Concluído o breve passeio pelas águas calmas, nosso grupo foi um pouco adiante, ao lugar onde Jesus teria multiplicado os pães e peixes para a multidão faminta. Aqui faz muito sentido oferecer ao povo também peixe, e não apenas pão, como no deserto. Sobre a pedra onde Jesus teria realizado esta sinal existe hoje uma igreja mantida pelos beneditinos alemães, que conserva restos de uma basílica bizantina do século IV, com o famoso mosaico da cesta de pão e dos peixes, clássico símbolo das primeiras comunidades cristãs.
Daí seguimos à pé uns duzentos metros e chegamos ao lugar conhecido como ‘primado de Pedro’. Trata-se de uma pequena e simples igreja construída praticamente sobre o mar, num antigo porto de pescadores. Foi ali que os apóstolos voltaram a pescar depois da crise da crucifixão de Jesus (cf. Jo 21,1-19). E foi ali que, depois de uma noite de trabalho frustrado, os discípulos obedecem a ordem de um desconhecido, lançam as redes de novo e as recolhem cheias de peixes.
Aqui Jesus ofereceu peixe e pao aos
apostolos, depois dauela pesca...
No interior do pequeno templo erguido quase sobre as águas do lago ainda se conserva exposta a rocha sobre a qual Jesus ofereceu peixe e pão aos discípulos, envergonhados por terem abandonado Jesus no caminho da cruz e cansados por sucessivas pescas frustradas. E foi ali que Jesus testou a adesão de Pedro, perguntando três vezes se ele o amava mais que os outros. O fogo sob os peixes lembrava aquele outro, do pátio do sinédrio, quando Pedro negou Jesus. E a tríplice pergunta trazia à memória a tríplice negação.
Ali, sozinhos no interior da igrejinha, lemos João 21,1-19. Refletimos sobre nossos cansaços, vazios e desânimos. Lembramos de amigos e amigas que enfrentam grandes dificuldades pessoais e pedem nosso apoio e oração. Tomamos consciência de que nosso amor a Jesus precisa ser mostrado na ação de cuidar das ovelhas e cordeiros, dos amados e preferidos de Jesus. E que a missão não pode prescindir do seguimento.
Terminamos cantanto, emocionados, “Senhor, olhaste em meus olhos, e, sorrindo pronunciaste meu nome. Lá na praia eu deixei o meu barco... E contigo buscarei outro mar.” Assim seja, sempre. Amém!
Pedro, sua sogra e Jesus
Nosso roteiro deste dia 31 de maio terminou em Cafarnaum. O nome significa ‘cidade de Naum’, mas parece que não se trata do conhecido profeta. Ali, como sabemos, vivia Pedro, ao que parece, na casa da sogra. E foi nesta vila de pescadores, com uns duzentos e cinquenta moradores, que Jesus passou a residir, com os discípulos que se juntavam a ele, depois que os nazaretanos ameaçaram empurrá-lo precipício abaixo.

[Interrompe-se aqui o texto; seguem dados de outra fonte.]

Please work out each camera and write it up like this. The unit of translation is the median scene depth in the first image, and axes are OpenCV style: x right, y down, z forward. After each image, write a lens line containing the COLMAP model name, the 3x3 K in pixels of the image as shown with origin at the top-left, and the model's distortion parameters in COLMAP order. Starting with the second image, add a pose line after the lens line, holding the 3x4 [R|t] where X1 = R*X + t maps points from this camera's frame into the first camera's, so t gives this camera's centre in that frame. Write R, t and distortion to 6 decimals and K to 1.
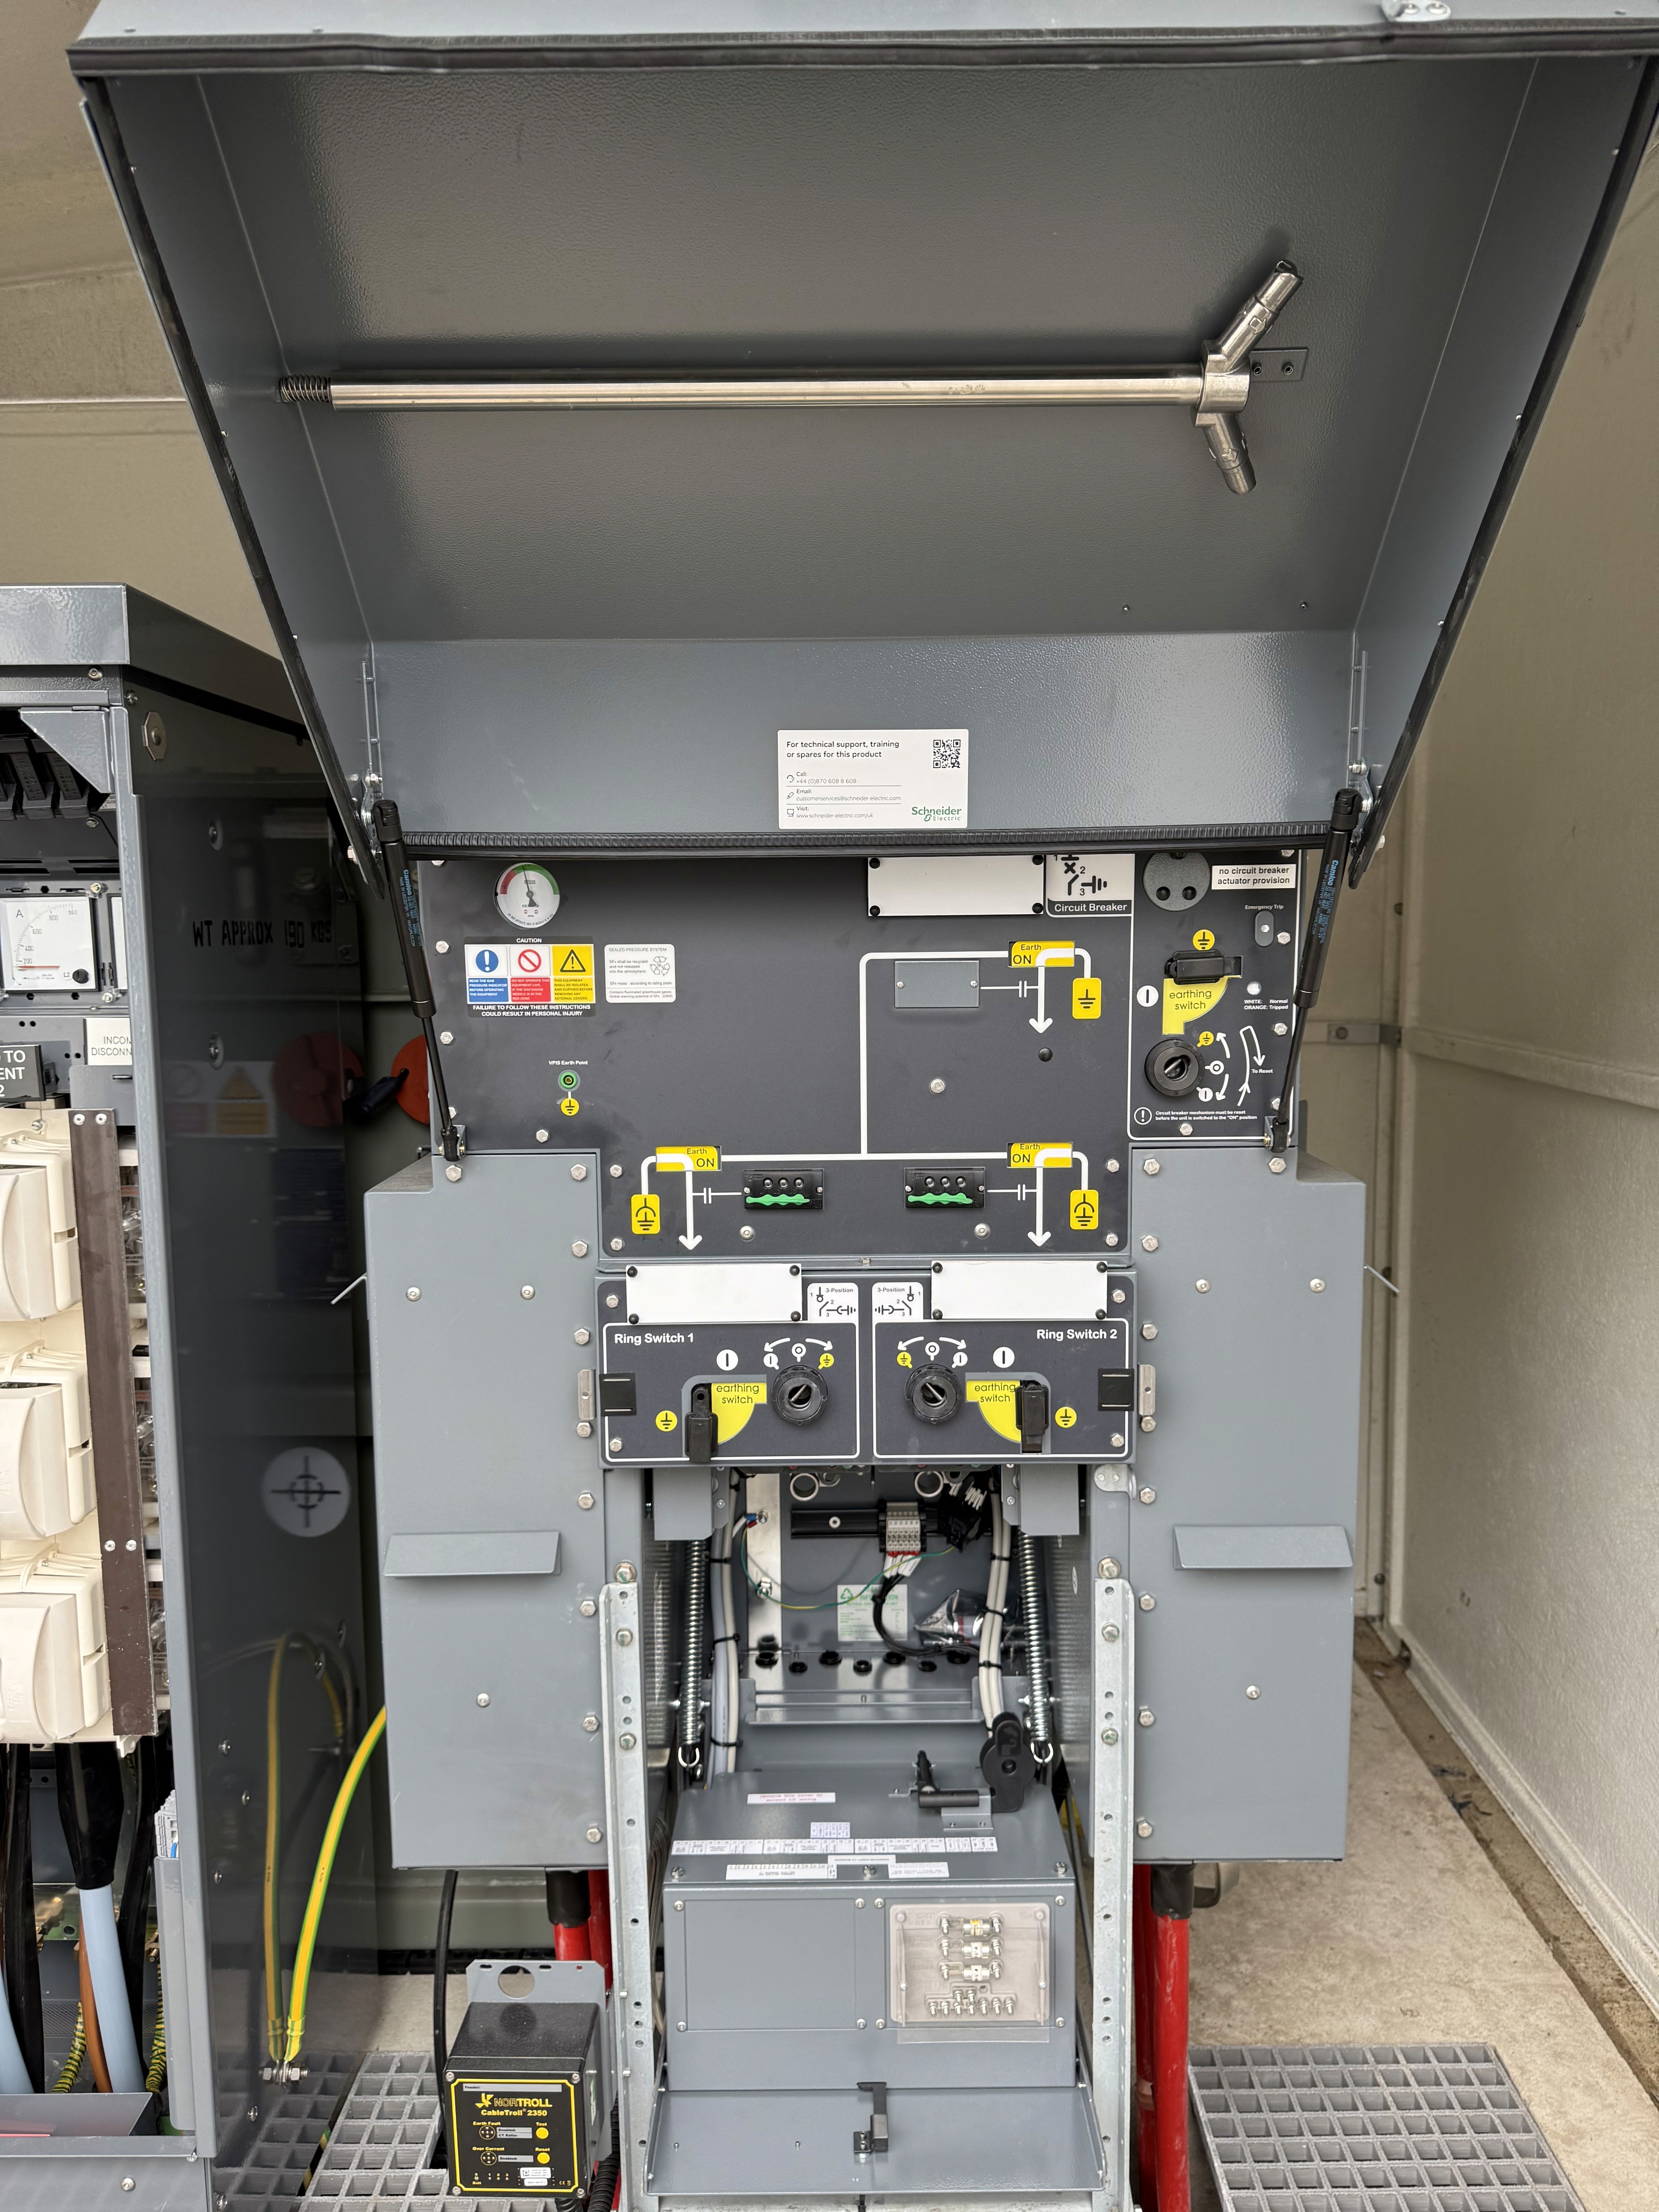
lens RADIAL K [[1586.9, 0, 833.9], [0, 1586.9, 1139.3], [0, 0, 1]] dist [0.063115, -0.064858]
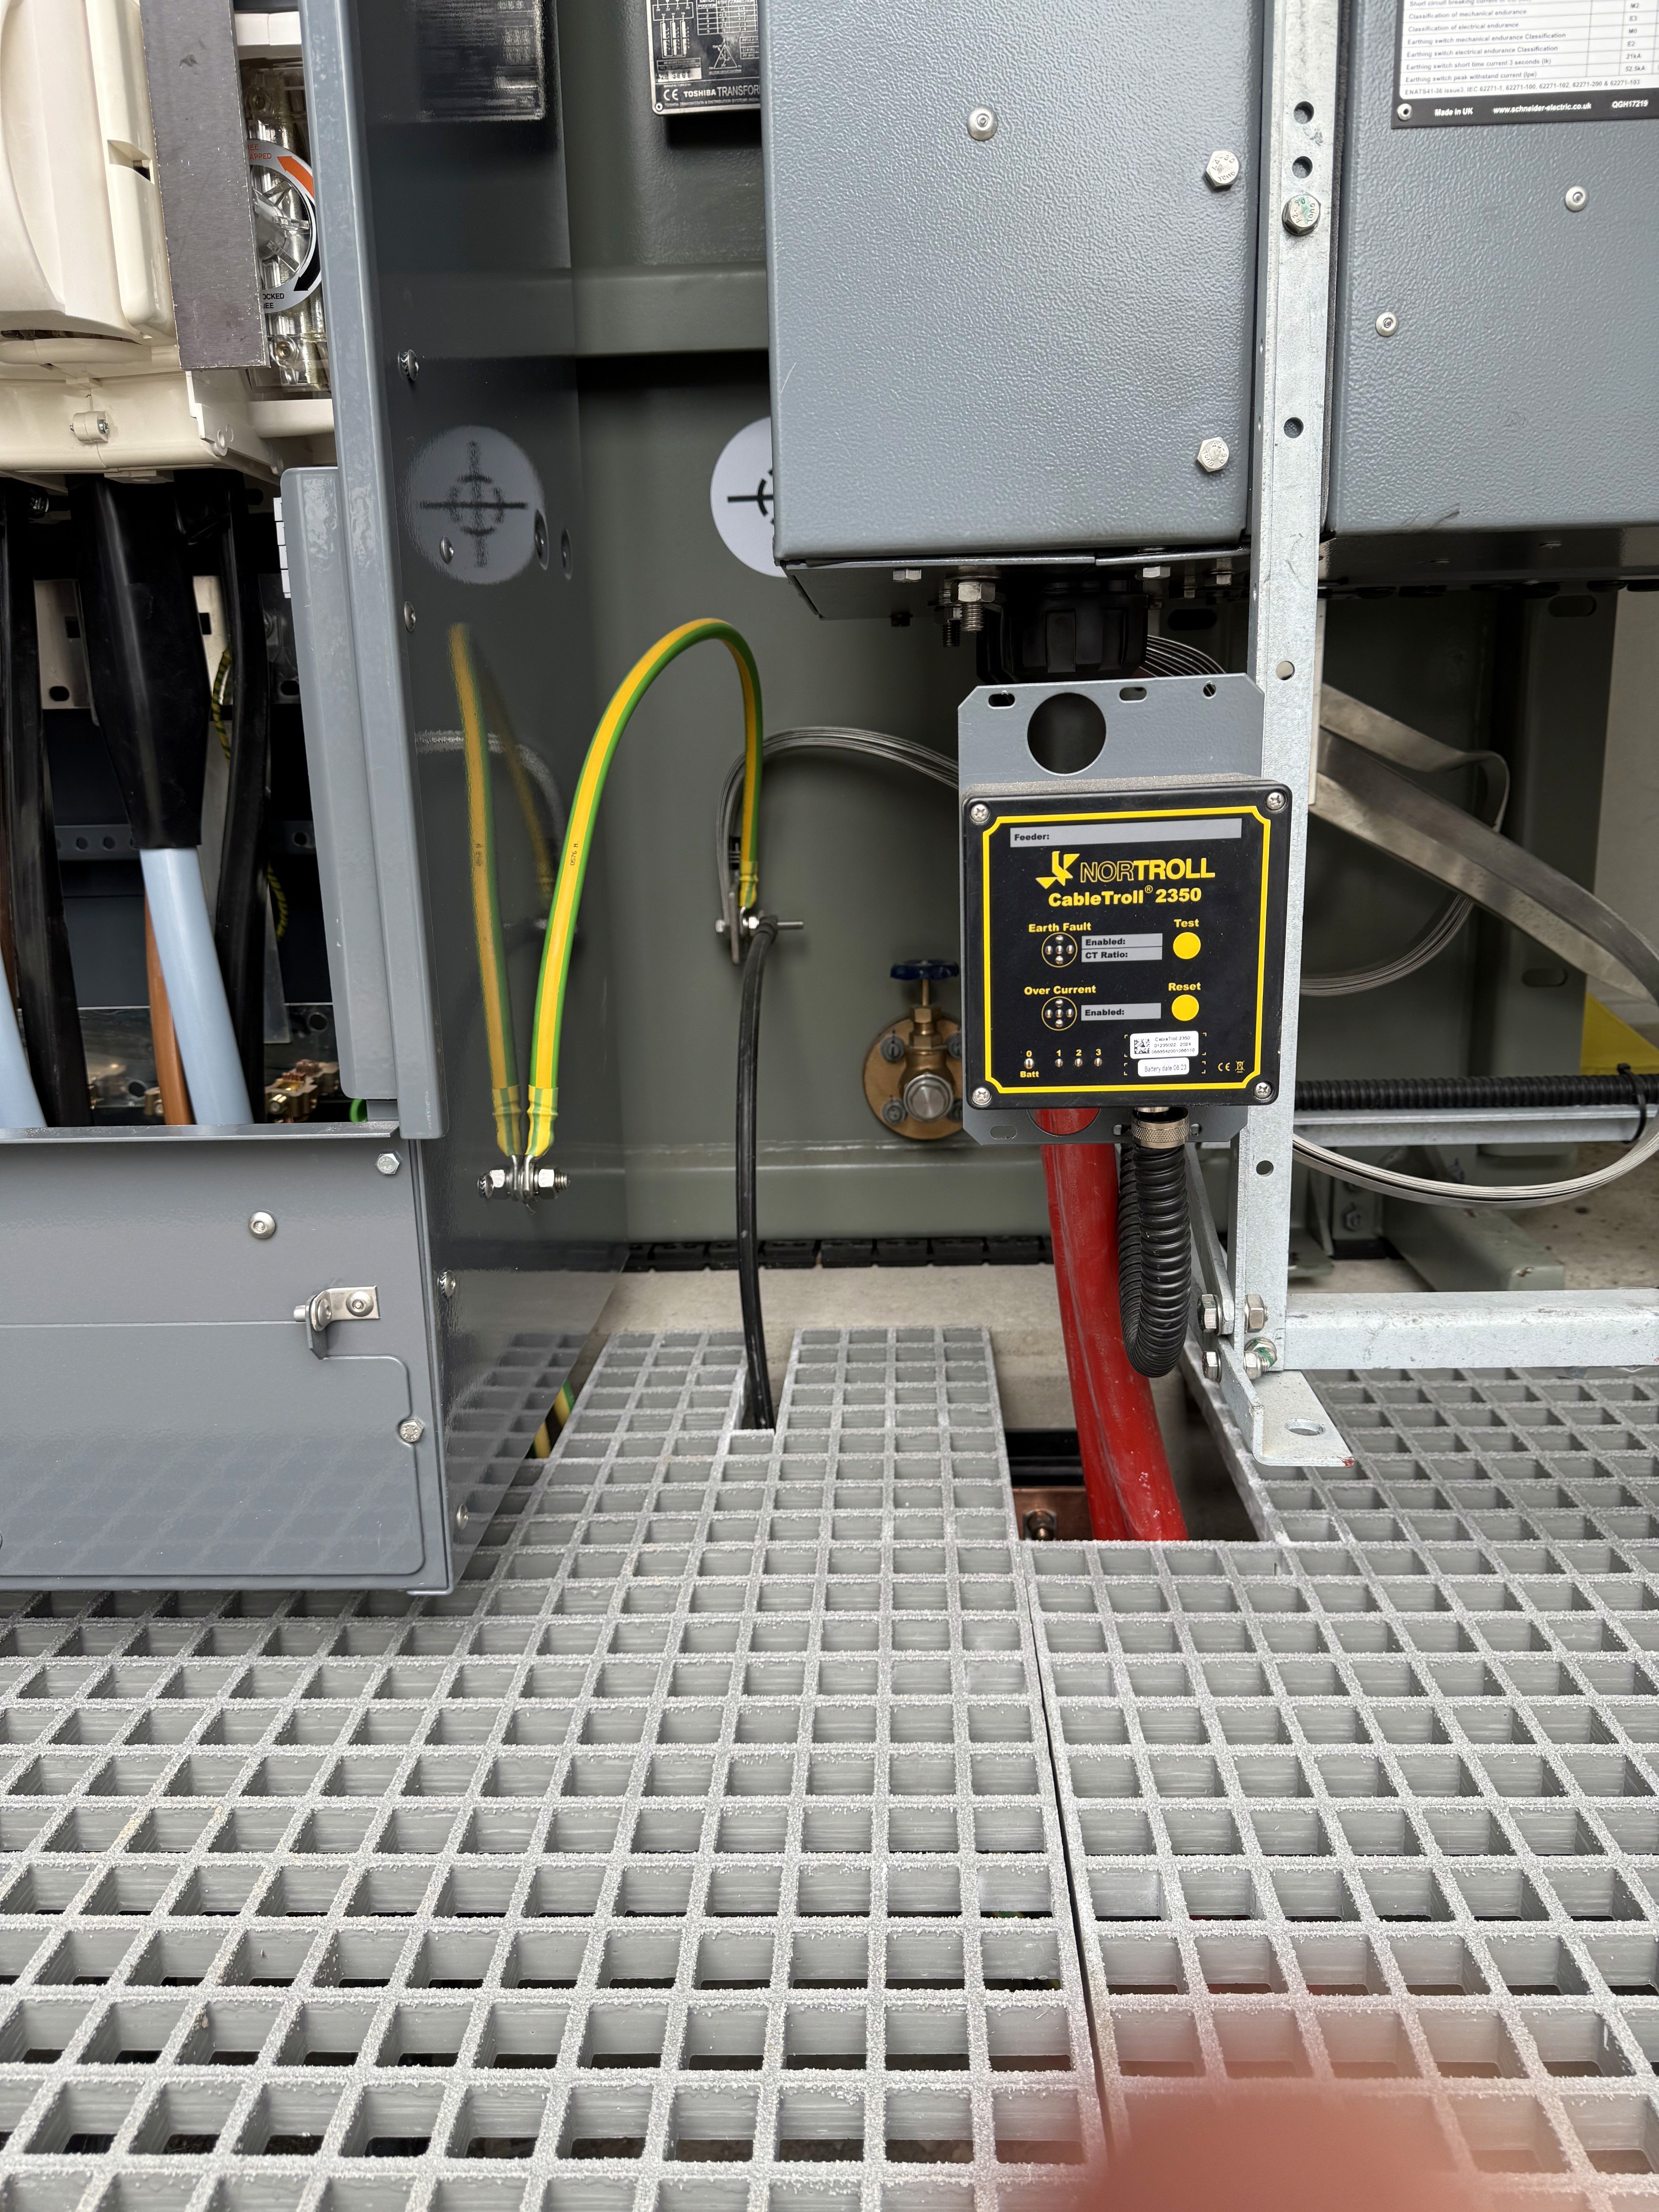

Restos da sinagiga do século IV, em Cafarnaum
Em Cafarnaum visitamos as ruínas de uma sinagoga do século IV, em cujo sub-solo estão restos da sinagoga que teria sido frequentada por Pedro, pois fica a alguns metros dos restos da casa da sua sogra, que seria também aquela na qual apenas alguns amigos baixaram pelo teto a maca de um doente a fim de que Jesus o curasse. Sobre os restos dessa casa, recentemente foi construída uma moderna e suntuiosa igreja.
Voltando a Nazaré, passamos por Tiberíades, cidade construída por Herodes no ano 20 dC e batizada com este nome para homenagear o imperador romano Tibério. Por causa disso e de outras coisas, parece que Jesus nunca visitou Tiberíades, mesmo que ficasse bem perto de Cafarnaum. Tiberíades é uma das poucas cidades que teve presença predominante e contínua de hebreus desde a antiguidade. Hoje é um movimentado polo turístico, especialmente por causa das suas belas praias.